A printable year-end checklist grouped by Schedule E line, so the pile you hand your CPA assembles in December instead of March.

4 min read

A CPA preparing one rental property asks for the same pile every year: the rent ledger, the Form 1098 from the lender, the insurance declarations page, the property tax bill, the repair invoices, the mileage log, and the depreciation schedule from last year's return. The pile barely changes. What changes is whether you assemble it in forty minutes in December or reconstruct it over a weekend in March, one bank statement at a time.

The checklist below is grouped the way Schedule E (Form 1040) is grouped, by line, so every box you tick maps to a number your preparer will actually type. I close my own books on the 5th of each month, and the December close is the only one that doubles as tax prep; this is the list I work through. For the background on how each of these numbers gets taxed, the plain-English guide to rental property taxes covers that. This page is the gather list.

The checklist, grouped by Schedule E line

Print one copy per property.

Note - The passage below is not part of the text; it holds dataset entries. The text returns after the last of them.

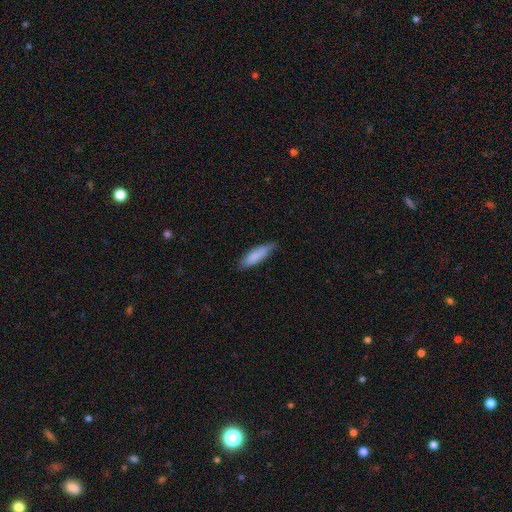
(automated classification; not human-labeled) Overall: smooth (83%). How rounded: cigar-shaped (61%; in between 38%). Merging: none (73%).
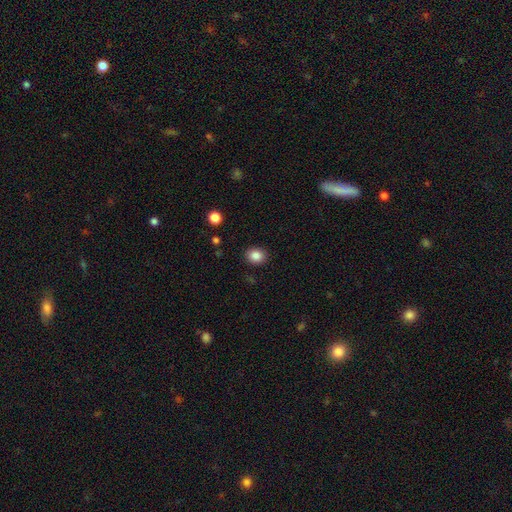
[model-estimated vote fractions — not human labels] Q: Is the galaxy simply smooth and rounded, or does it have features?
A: smooth — 86%.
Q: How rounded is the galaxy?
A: round — 59%.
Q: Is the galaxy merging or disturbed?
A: none — 90%.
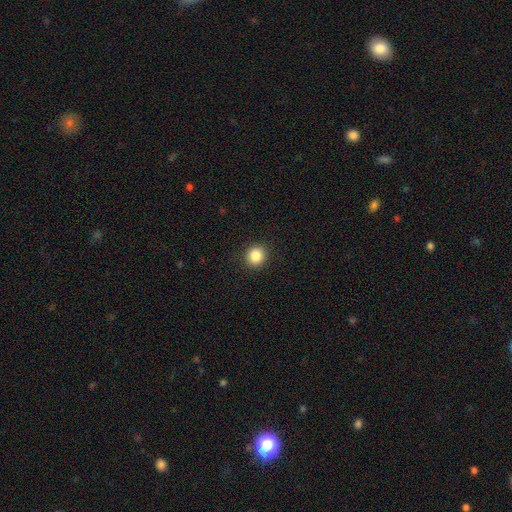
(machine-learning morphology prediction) Smooth or featured? Predicted: smooth (p=0.86). How rounded? Predicted: round (p=0.89). Merging? Predicted: none (p=0.92).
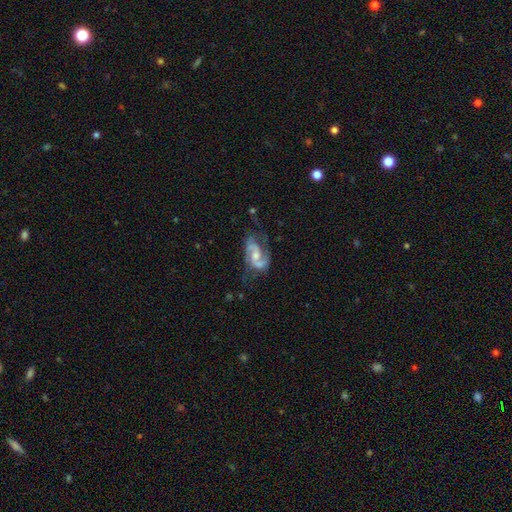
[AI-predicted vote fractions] The model was most divided on "bar": no: 45%, weak: 43%, strong: 11%. More confident: edge-on disk — no (97%); spiral arms — yes (95%); spiral arm count — 2 (89%); smooth or featured — featured or disk (85%); merging — none (60%); bulge size — moderate (53%); spiral winding — medium (51%).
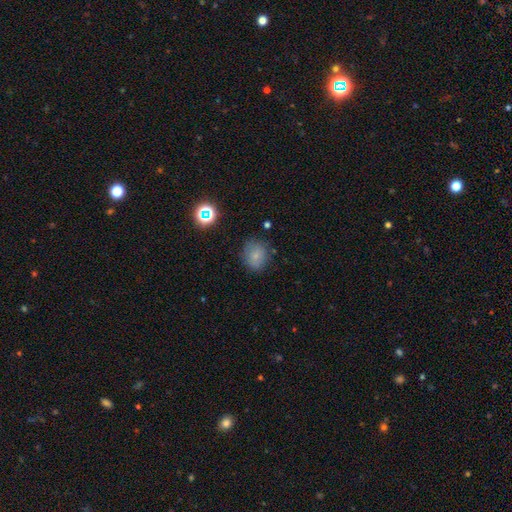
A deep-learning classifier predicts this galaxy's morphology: Q: Smooth or featured?
A: smooth (76%); runner-up: star or artifact (14%)
Q: How rounded?
A: round (73%); runner-up: in between (26%)
Q: Merging?
A: none (77%); runner-up: minor disturbance (16%)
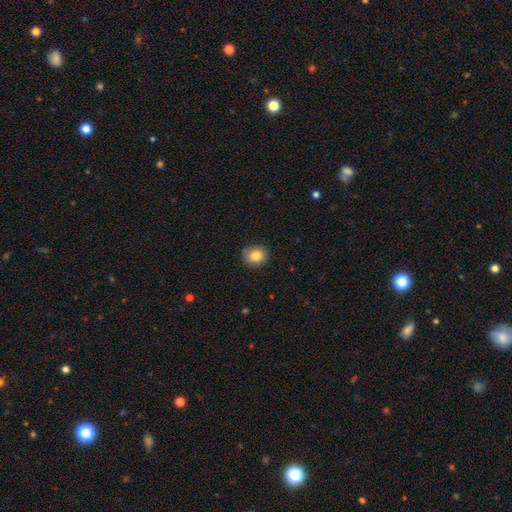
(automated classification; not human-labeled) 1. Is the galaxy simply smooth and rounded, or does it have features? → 84% smooth, 9% star or artifact, 7% featured or disk.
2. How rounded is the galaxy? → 69% round, 30% in between, 1% cigar-shaped.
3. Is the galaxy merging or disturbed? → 81% none, 15% minor disturbance, 3% major disturbance, 1% merger.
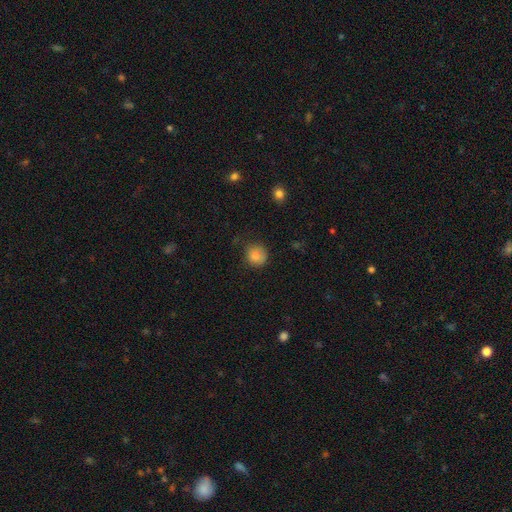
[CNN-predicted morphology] Smooth or featured?
  - smooth: 82% *
  - star or artifact: 10%
  - featured or disk: 7%
How rounded?
  - round: 90% *
  - in between: 9%
  - cigar-shaped: 1%
Merging?
  - none: 76% *
  - minor disturbance: 18%
  - major disturbance: 4%
  - merger: 1%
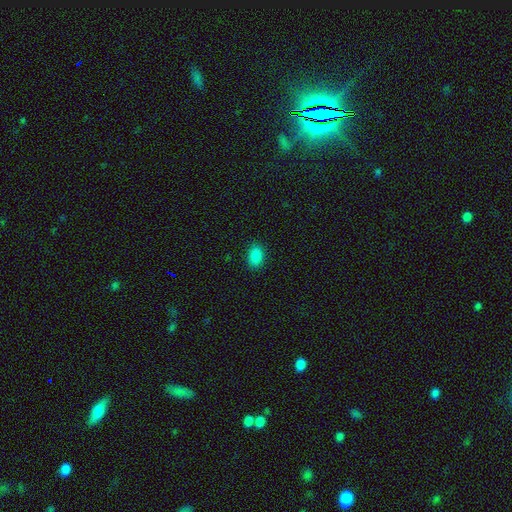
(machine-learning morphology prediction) Overall: smooth (86%). How rounded: in between (87%). Merging: none (88%).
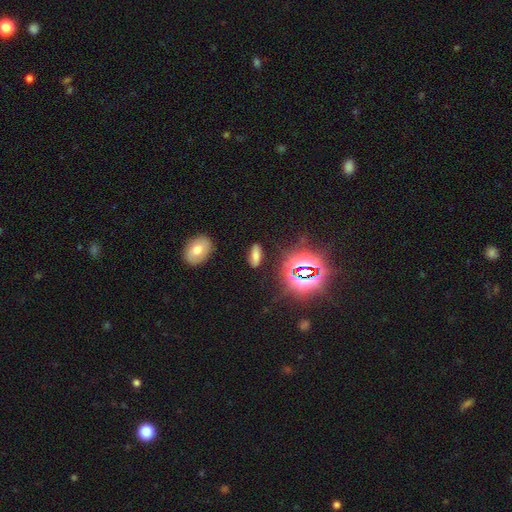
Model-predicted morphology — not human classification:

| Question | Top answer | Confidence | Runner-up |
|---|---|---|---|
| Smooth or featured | smooth | 61% | star or artifact (24%) |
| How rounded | in between | 69% | cigar-shaped (25%) |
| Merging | none | 85% | minor disturbance (10%) |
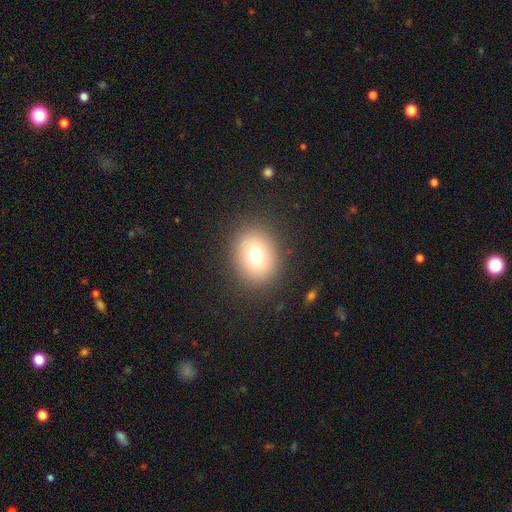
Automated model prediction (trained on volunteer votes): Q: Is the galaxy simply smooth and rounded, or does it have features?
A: smooth — 71%.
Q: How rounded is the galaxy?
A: round — 60%.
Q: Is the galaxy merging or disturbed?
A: none — 87%.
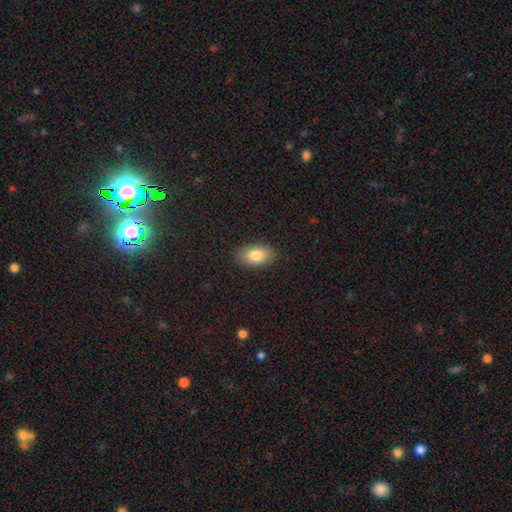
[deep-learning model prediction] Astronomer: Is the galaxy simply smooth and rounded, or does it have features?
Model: smooth — 82%.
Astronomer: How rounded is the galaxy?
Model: in between — 92%.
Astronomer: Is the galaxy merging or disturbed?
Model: none — 88%.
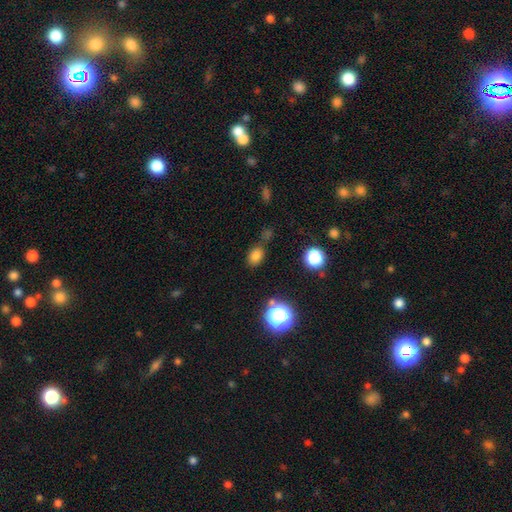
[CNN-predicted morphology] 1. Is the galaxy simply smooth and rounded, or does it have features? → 76% smooth, 18% star or artifact, 6% featured or disk.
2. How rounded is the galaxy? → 66% in between, 33% round, 2% cigar-shaped.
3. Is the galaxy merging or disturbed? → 71% none, 15% minor disturbance, 9% merger, 5% major disturbance.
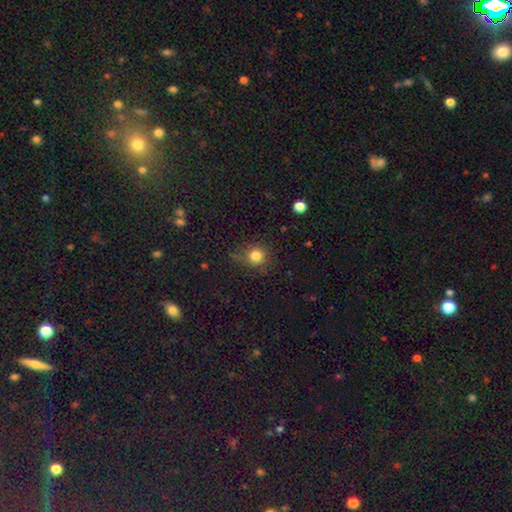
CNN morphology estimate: type=smooth (81%); roundness=round (92%); merging=none (80%).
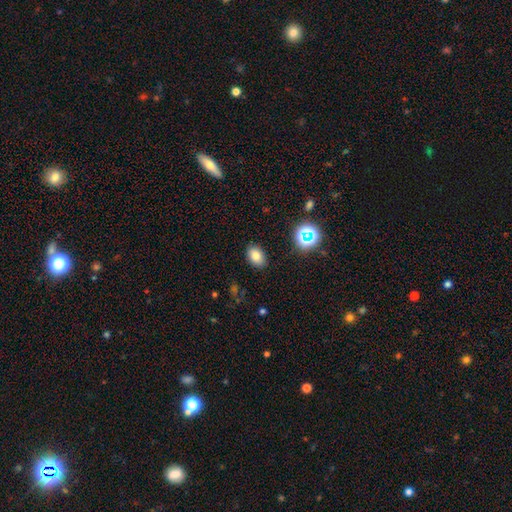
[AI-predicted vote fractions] smooth-or-featured: smooth: 80% | star or artifact: 13% | featured or disk: 7%
  how-rounded: in between: 82% | round: 17% | cigar-shaped: 1%
  merging: none: 86% | minor disturbance: 10% | major disturbance: 3% | merger: 1%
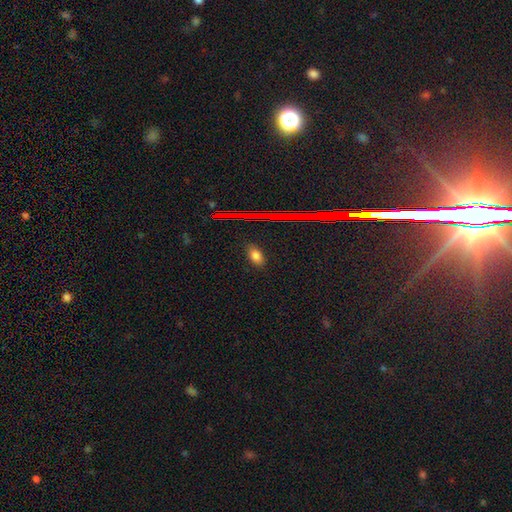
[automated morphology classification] Smooth or featured? smooth (77%)
How rounded? in between (89%)
Merging? none (86%)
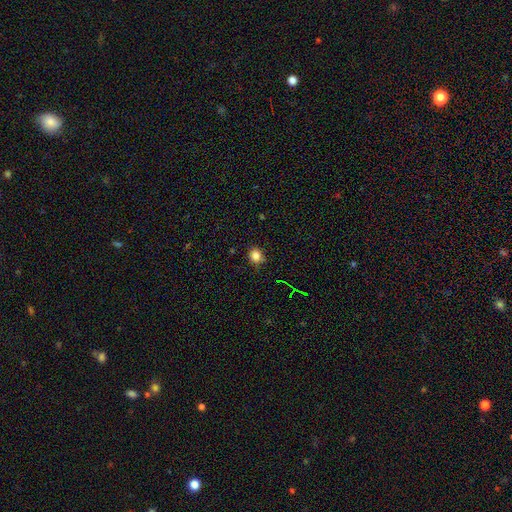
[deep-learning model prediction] The model was most divided on "how rounded": round: 74%, in between: 24%, cigar-shaped: 1%. More confident: merging — none (83%); smooth or featured — smooth (81%).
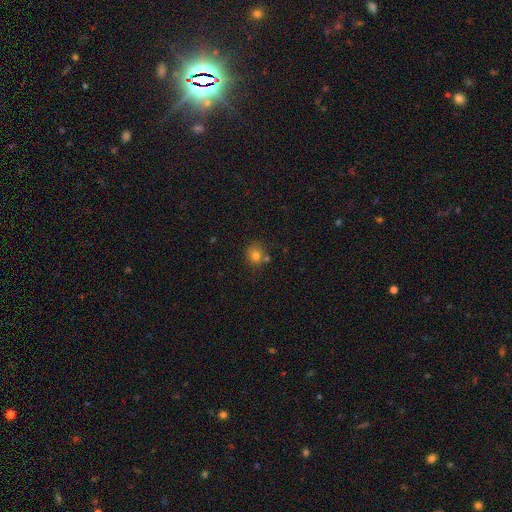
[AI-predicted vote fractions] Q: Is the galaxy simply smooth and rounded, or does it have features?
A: smooth — 77%.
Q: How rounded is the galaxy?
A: round — 79%.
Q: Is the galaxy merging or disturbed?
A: none — 64%.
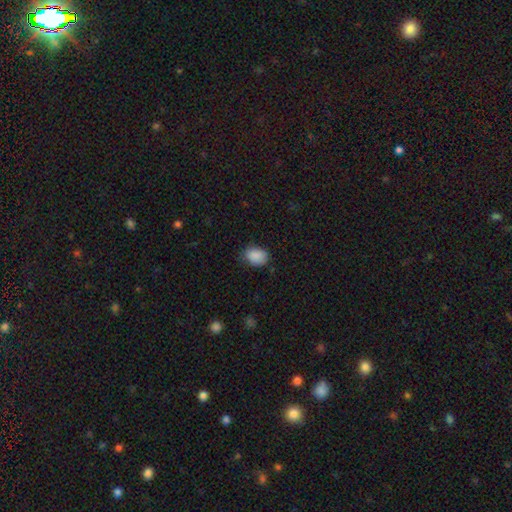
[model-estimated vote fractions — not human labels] smooth 88%, star or artifact 8%, featured or disk 4%. Down the decision tree: how rounded — in between (70%); merging — none (74%).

The brackets are yours to fill in; everything else is the same for nearly every small residential landlord filing on Schedule E.

Year-end tax prep checklist (one per property)

YEAR-END TAX PREP CHECKLIST: TAX YEAR [YEAR] Property: [PROPERTY ADDRESS] Owner: [YOUR NAME] Date prepared: [DATE] INCOME (Schedule E line 3) [ ] Full-year rent ledger or rent roll, every unit [ ] Late fees and other tenant charges collected [ ] Security deposits kept this year (forfeited amounts are income; deposits still held are not) MORTGAGE AND LOANS (lines 12 and 13) [ ] Form 1098 from every lender [ ] Year-end statement showing the loan balance [ ] Closing statement from any refinance, with points listed OPERATING EXPENSES [ ] Advertising and listing receipts (line 5) [ ] Mileage log total: [MILES] miles x 72.5 cents, the 2026 rate (line 6) [ ] Cleaning and maintenance invoices (line 7) [ ] Insurance declarations page and premium paid (line 9) [ ] Legal, accounting, and eviction fees (line 10) [ ] Management or leasing fees, if any (line 11) [ ] Repair invoices (line 14) [ ] Supplies receipts (line 15) [ ] Property tax bill and proof of payment (line 16) [ ] Utility bills paid by you, not the tenant (line 17) [ ] HOA dues statements (line 19, other) CONTRACTORS (Form 1099-NEC, due January 31) [ ] List of unincorporated contractors paid $600 or more this year [ ] Signed W-9 from each one [ ] Total paid per contractor, pulled from the ledger DEPRECIATION (line 18) [ ] Prior-year depreciation schedule (Form 4562 or the CPA worksheet) [ ] Closing statement for any property bought in [YEAR] [ ] Land vs building split: county assessor record or appraisal [ ] Invoices over $2,500 for improvements: roof, HVAC, flooring, appliances [ ] In-service date for any property or improvement placed in service this year DECEMBER ACTIONS (before the 31st) [ ] Request missing W-9s now, before the January rush [ ] Close out the mileage log while trips are still fresh [ ] Pay outstanding repair invoices in December to deduct them this year [ ] Photograph or scan every paper receipt in the pile

The December items expire first

Most of the list can wait for January. Three items cannot, and they happen to be the three landlords skip most often.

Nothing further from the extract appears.